==== Given entries

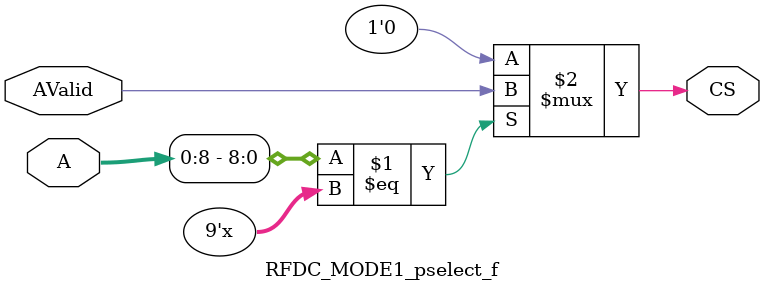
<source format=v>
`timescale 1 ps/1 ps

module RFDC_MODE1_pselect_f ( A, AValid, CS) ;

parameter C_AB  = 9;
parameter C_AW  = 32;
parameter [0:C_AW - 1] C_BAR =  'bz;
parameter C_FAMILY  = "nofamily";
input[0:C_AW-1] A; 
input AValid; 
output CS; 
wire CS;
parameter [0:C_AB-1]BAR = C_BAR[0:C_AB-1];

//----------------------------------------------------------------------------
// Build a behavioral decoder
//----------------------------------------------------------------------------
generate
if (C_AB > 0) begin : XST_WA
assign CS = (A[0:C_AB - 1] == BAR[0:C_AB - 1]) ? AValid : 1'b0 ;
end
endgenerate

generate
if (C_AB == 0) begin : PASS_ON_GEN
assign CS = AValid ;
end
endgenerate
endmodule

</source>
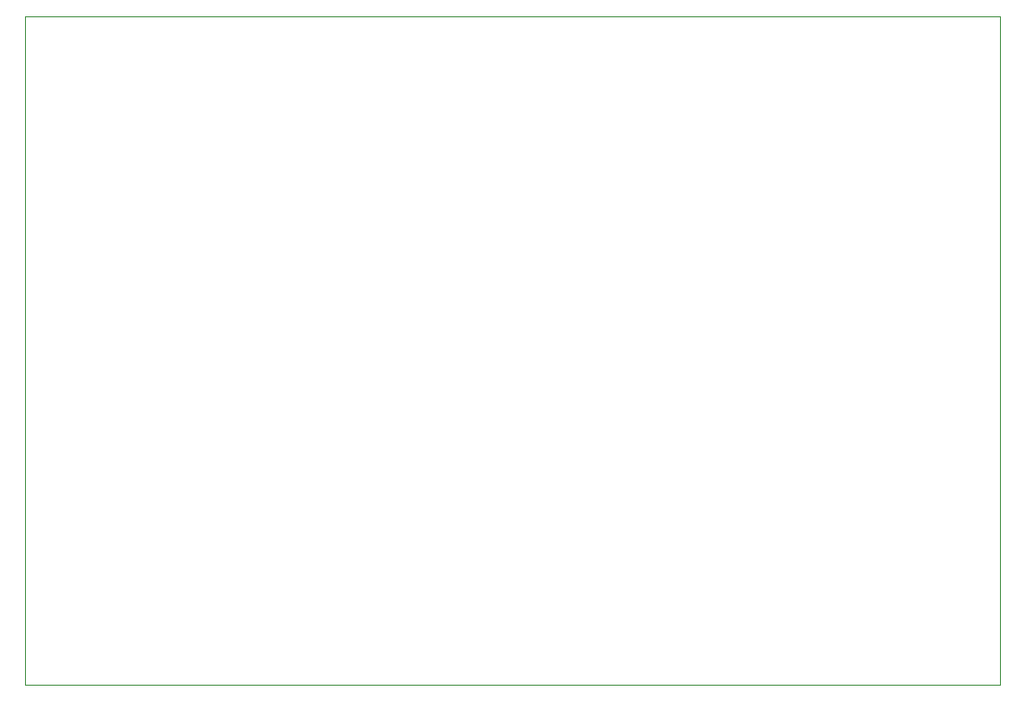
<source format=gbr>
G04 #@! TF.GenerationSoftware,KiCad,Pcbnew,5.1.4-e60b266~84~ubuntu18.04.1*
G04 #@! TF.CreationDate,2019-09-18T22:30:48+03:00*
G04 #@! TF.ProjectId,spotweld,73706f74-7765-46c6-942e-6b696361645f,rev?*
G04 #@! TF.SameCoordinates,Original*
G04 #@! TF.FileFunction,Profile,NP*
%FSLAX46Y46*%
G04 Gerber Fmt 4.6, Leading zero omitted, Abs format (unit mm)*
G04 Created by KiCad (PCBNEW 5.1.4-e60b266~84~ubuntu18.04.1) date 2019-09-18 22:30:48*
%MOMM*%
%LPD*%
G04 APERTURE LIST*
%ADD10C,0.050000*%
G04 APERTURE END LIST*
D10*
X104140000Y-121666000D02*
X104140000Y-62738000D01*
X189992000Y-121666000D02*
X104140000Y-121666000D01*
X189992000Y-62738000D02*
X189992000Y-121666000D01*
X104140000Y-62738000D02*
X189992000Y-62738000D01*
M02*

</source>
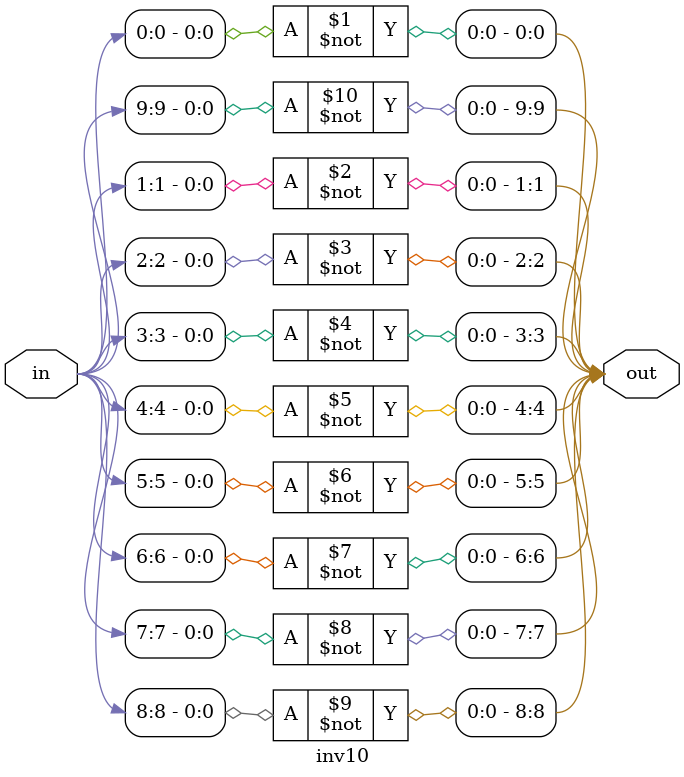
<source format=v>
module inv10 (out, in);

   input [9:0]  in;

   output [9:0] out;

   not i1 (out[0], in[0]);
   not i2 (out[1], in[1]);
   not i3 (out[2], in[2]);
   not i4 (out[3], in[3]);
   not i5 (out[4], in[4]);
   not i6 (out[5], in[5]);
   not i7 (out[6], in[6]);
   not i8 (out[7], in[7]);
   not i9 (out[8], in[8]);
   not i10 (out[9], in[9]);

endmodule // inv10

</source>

========

> Exercise prompt
Print out every entry above without changing a word, and leave out the pictures.

> Response to the task
<source format=v>
`timescale 1 ps/1 ps

module RFDC_MODE1_pselect_f ( A, AValid, CS) ;

parameter C_AB  = 9;
parameter C_AW  = 32;
parameter [0:C_AW - 1] C_BAR =  'bz;
parameter C_FAMILY  = "nofamily";
input[0:C_AW-1] A; 
input AValid; 
output CS; 
wire CS;
parameter [0:C_AB-1]BAR = C_BAR[0:C_AB-1];

//----------------------------------------------------------------------------
// Build a behavioral decoder
//----------------------------------------------------------------------------
generate
if (C_AB > 0) begin : XST_WA
assign CS = (A[0:C_AB - 1] == BAR[0:C_AB - 1]) ? AValid : 1'b0 ;
end
endgenerate

generate
if (C_AB == 0) begin : PASS_ON_GEN
assign CS = AValid ;
end
endgenerate
endmodule

</source>
<source format=gbr>
G04 #@! TF.GenerationSoftware,KiCad,Pcbnew,5.1.4-e60b266~84~ubuntu18.04.1*
G04 #@! TF.CreationDate,2019-09-18T22:30:48+03:00*
G04 #@! TF.ProjectId,spotweld,73706f74-7765-46c6-942e-6b696361645f,rev?*
G04 #@! TF.SameCoordinates,Original*
G04 #@! TF.FileFunction,Profile,NP*
%FSLAX46Y46*%
G04 Gerber Fmt 4.6, Leading zero omitted, Abs format (unit mm)*
G04 Created by KiCad (PCBNEW 5.1.4-e60b266~84~ubuntu18.04.1) date 2019-09-18 22:30:48*
%MOMM*%
%LPD*%
G04 APERTURE LIST*
%ADD10C,0.050000*%
G04 APERTURE END LIST*
D10*
X104140000Y-121666000D02*
X104140000Y-62738000D01*
X189992000Y-121666000D02*
X104140000Y-121666000D01*
X189992000Y-62738000D02*
X189992000Y-121666000D01*
X104140000Y-62738000D02*
X189992000Y-62738000D01*
M02*

</source>
<source format=v>
module inv10 (out, in);

   input [9:0]  in;

   output [9:0] out;

   not i1 (out[0], in[0]);
   not i2 (out[1], in[1]);
   not i3 (out[2], in[2]);
   not i4 (out[3], in[3]);
   not i5 (out[4], in[4]);
   not i6 (out[5], in[5]);
   not i7 (out[6], in[6]);
   not i8 (out[7], in[7]);
   not i9 (out[8], in[8]);
   not i10 (out[9], in[9]);

endmodule // inv10

</source>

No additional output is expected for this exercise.